[Items from a dataset]
-- -- --

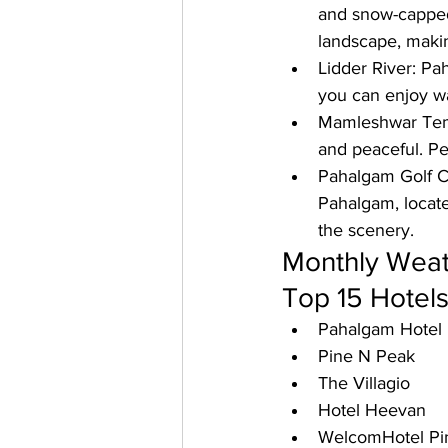
and snow-capped 
landscape, making
Lidder River: 
Pah
you can enjoy wa
Mamleshwar Tem
and peaceful. Pe
Pahalgam Golf C
Pahalgam, located
the scenery.
Monthly Weat
Top 15 Hotels
Pahalgam Hotel
Pine N Peak
The Villagio
Hotel Heevan
WelcomHotel Pi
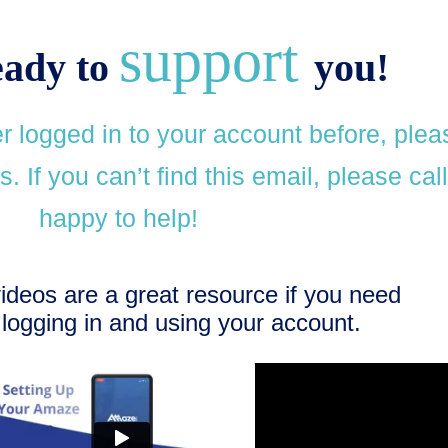
support
eady to
you!
 logged in to your account before, plea
. If you can’t find this email, please cal
happy to help!
videos are a great resource if you need
logging in and using your account.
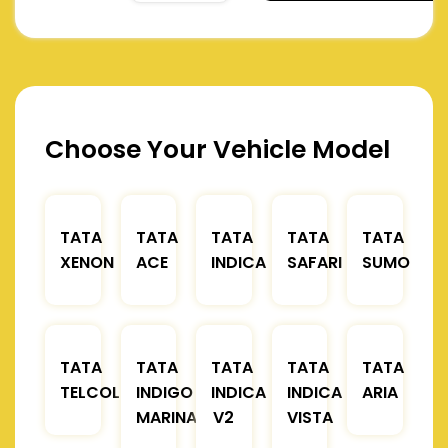
Choose Your Vehicle Model
TATA
TATA
TATA
TATA
TATA
XENON
ACE
INDICA
SAFARI
SUMO
TATA
TATA
TATA
TATA
TATA
TELCOLINE
INDIGO
INDICA
INDICA
ARIA
MARINA
V2
VISTA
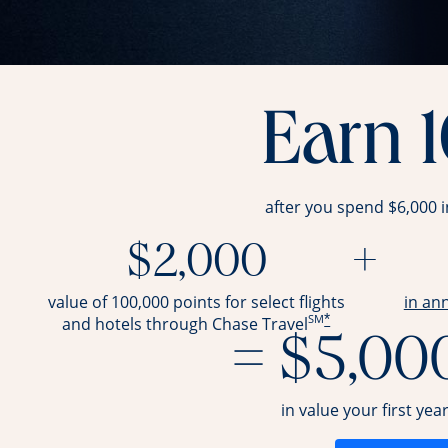
Earn 
after you spend $6,000 
$2,000
+
value of 100,000 points for select flights
in an
SM
*
and hotels through Chase Travel
= $5,00
in value your first yea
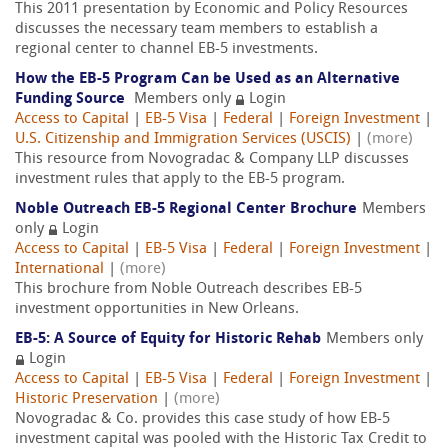
This 2011 presentation by Economic and Policy Resources
discusses the necessary team members to establish a
regional center to channel EB-5 investments.
How the EB-5 Program Can be Used as an Alternative
Funding Source
Members only
Login
Access to Capital
|
EB-5 Visa
|
Federal
|
Foreign Investment
|
U.S. Citizenship and Immigration Services (USCIS)
|
(more)
This resource from Novogradac & Company LLP discusses
investment rules that apply to the EB-5 program.
Noble Outreach EB-5 Regional Center Brochure
Members
only
Login
Access to Capital
|
EB-5 Visa
|
Federal
|
Foreign Investment
|
International
|
(more)
This brochure from Noble Outreach describes EB-5
investment opportunities in New Orleans.
EB-5: A Source of Equity for Historic Rehab
Members only
Login
Access to Capital
|
EB-5 Visa
|
Federal
|
Foreign Investment
|
Historic Preservation
|
(more)
Novogradac & Co. provides this case study of how EB-5
investment capital was pooled with the Historic Tax Credit to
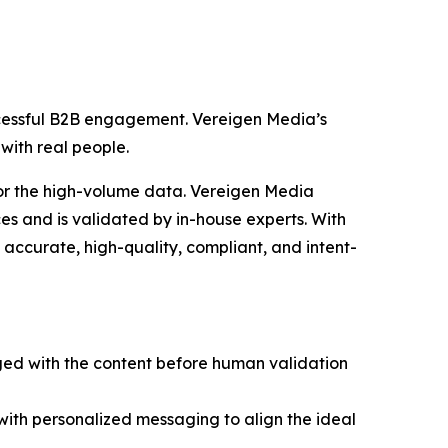
ccessful B2B engagement. Vereigen Media’s
with real people.
for the high-volume data. Vereigen Media
s and is validated by in-house experts. With
accurate, high-quality, compliant, and intent-
ged with the content before human validation
 with personalized messaging to align the ideal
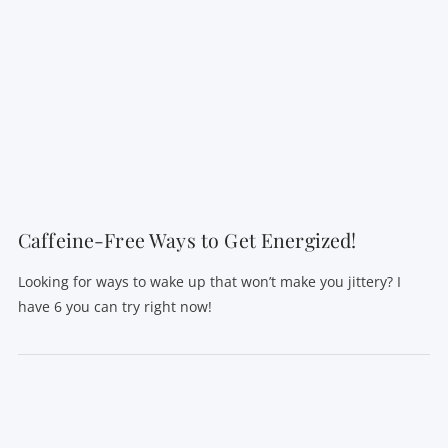
Caffeine-Free Ways to Get Energized!
Looking for ways to wake up that won’t make you jittery? I
have 6 you can try right now!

-- -- --

Copy the lines word for word, beginning at the start of the rows and stopping after the line that contains "WelcomHotel Pi". Leave the pictures out of your answer.

and snow-capped 
landscape, making
Lidder River: 
Pah
you can enjoy wa
Mamleshwar Tem
and peaceful. Pe
Pahalgam Golf C
Pahalgam, located
the scenery.
Monthly Weat
Top 15 Hotels
Pahalgam Hotel
Pine N Peak
The Villagio
Hotel Heevan
WelcomHotel Pi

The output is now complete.